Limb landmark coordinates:
* * * * * * * * *
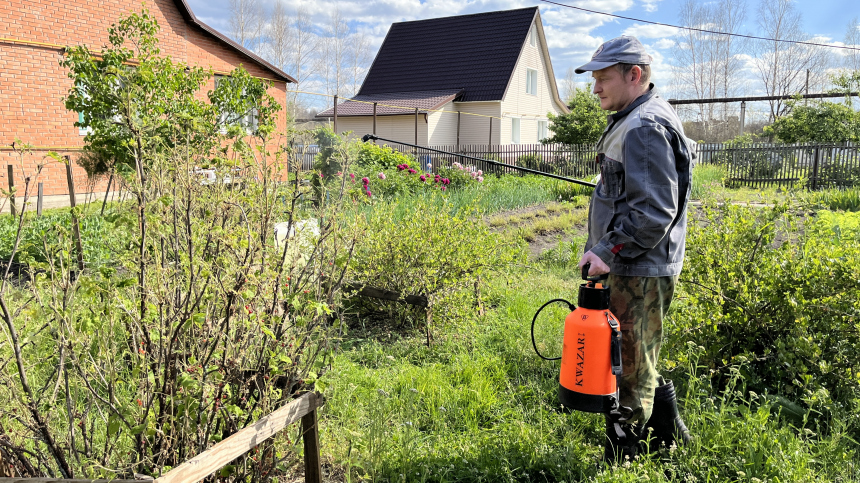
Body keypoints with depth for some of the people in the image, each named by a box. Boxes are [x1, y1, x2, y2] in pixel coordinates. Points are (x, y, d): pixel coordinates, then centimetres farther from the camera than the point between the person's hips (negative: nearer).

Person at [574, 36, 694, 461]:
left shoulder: (645, 128, -18)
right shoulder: (633, 121, 16)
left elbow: (655, 211, -24)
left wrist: (608, 250, -22)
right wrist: (607, 250, 20)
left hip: (640, 273, -11)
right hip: (632, 267, 11)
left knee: (631, 367, 1)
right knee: (637, 359, 22)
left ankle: (620, 457, 14)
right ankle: (670, 434, 37)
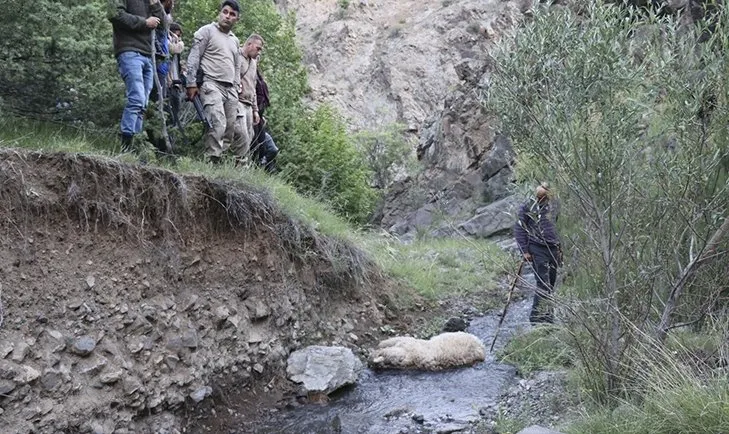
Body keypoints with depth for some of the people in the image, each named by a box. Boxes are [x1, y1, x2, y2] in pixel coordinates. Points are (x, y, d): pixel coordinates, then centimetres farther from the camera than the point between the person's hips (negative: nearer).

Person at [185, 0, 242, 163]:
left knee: (230, 129, -1)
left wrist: (236, 88, 19)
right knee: (218, 124, -23)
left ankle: (221, 159, 4)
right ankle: (211, 161, -22)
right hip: (211, 85, -7)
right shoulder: (207, 31, 4)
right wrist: (191, 83, -10)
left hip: (230, 89, 7)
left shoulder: (234, 40, 24)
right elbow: (193, 58, -2)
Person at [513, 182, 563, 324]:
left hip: (553, 248, 5)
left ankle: (547, 314, 20)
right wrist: (524, 250, -8)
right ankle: (537, 317, -8)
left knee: (551, 283, 9)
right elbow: (519, 228, -3)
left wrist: (559, 248, 16)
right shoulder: (528, 206, -4)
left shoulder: (554, 205, 10)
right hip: (537, 249, -5)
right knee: (543, 283, -12)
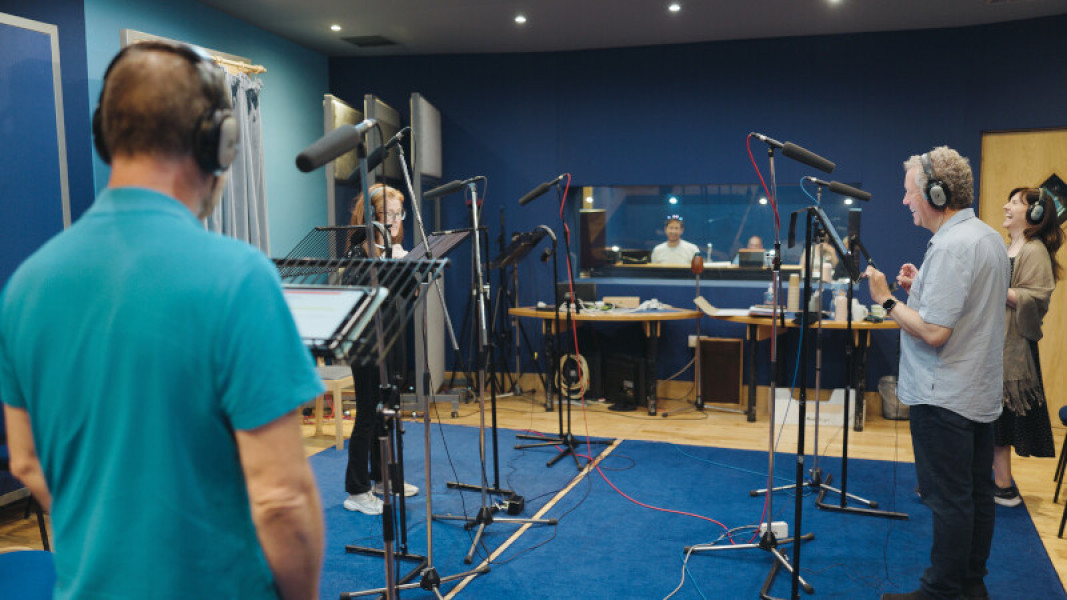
* * * * * * * * *
* [Problem details] The records above are to be repeated exactly, with every picture removed from the copy.

* [Written response]
Body keypoints with depth for some of the people in the image, each named by a box. Boxes are [x1, y1, x2, y2] in pixel coordinates. Points are (x, y, d): pixel coordinates, then centimetres farther from the camera than the point between the person's hips (negative: nearer).

Person at [574, 36, 694, 461]:
left shoulder: (645, 128, -18)
right shoulder: (633, 121, 16)
left elbow: (655, 211, -24)
left wrist: (608, 250, -22)
right wrist: (607, 250, 20)
left hip: (640, 273, -11)
right hip: (632, 267, 11)
left knee: (631, 367, 1)
right knee: (637, 359, 22)
left ankle: (620, 457, 14)
right ankle: (670, 434, 37)
Body keypoints with depth for some of the people in the image, each named by a box. Boxes are [x1, y1, x2, y2] in pixel coordinates. Points are (x, y, d): pixel coordinates, then centimetres farther from the camera than the point between the person's hips (negative: nearer).

Person at [185, 0, 242, 163]:
left knee: (230, 129, -1)
left wrist: (236, 88, 19)
right knee: (218, 124, -23)
left ankle: (221, 159, 4)
right ankle: (211, 161, -22)
right hip: (211, 85, -7)
right shoulder: (207, 31, 4)
right wrist: (191, 83, -10)
left hip: (230, 89, 7)
left shoulder: (234, 40, 24)
right elbow: (193, 58, -2)
Person at [513, 182, 563, 324]:
left hip: (553, 248, 5)
left ankle: (547, 314, 20)
right wrist: (524, 250, -8)
right ankle: (537, 317, -8)
left knee: (551, 283, 9)
right elbow: (519, 228, -3)
left wrist: (559, 248, 16)
right shoulder: (528, 206, -4)
left shoulder: (554, 205, 10)
right hip: (537, 249, -5)
right knee: (543, 283, -12)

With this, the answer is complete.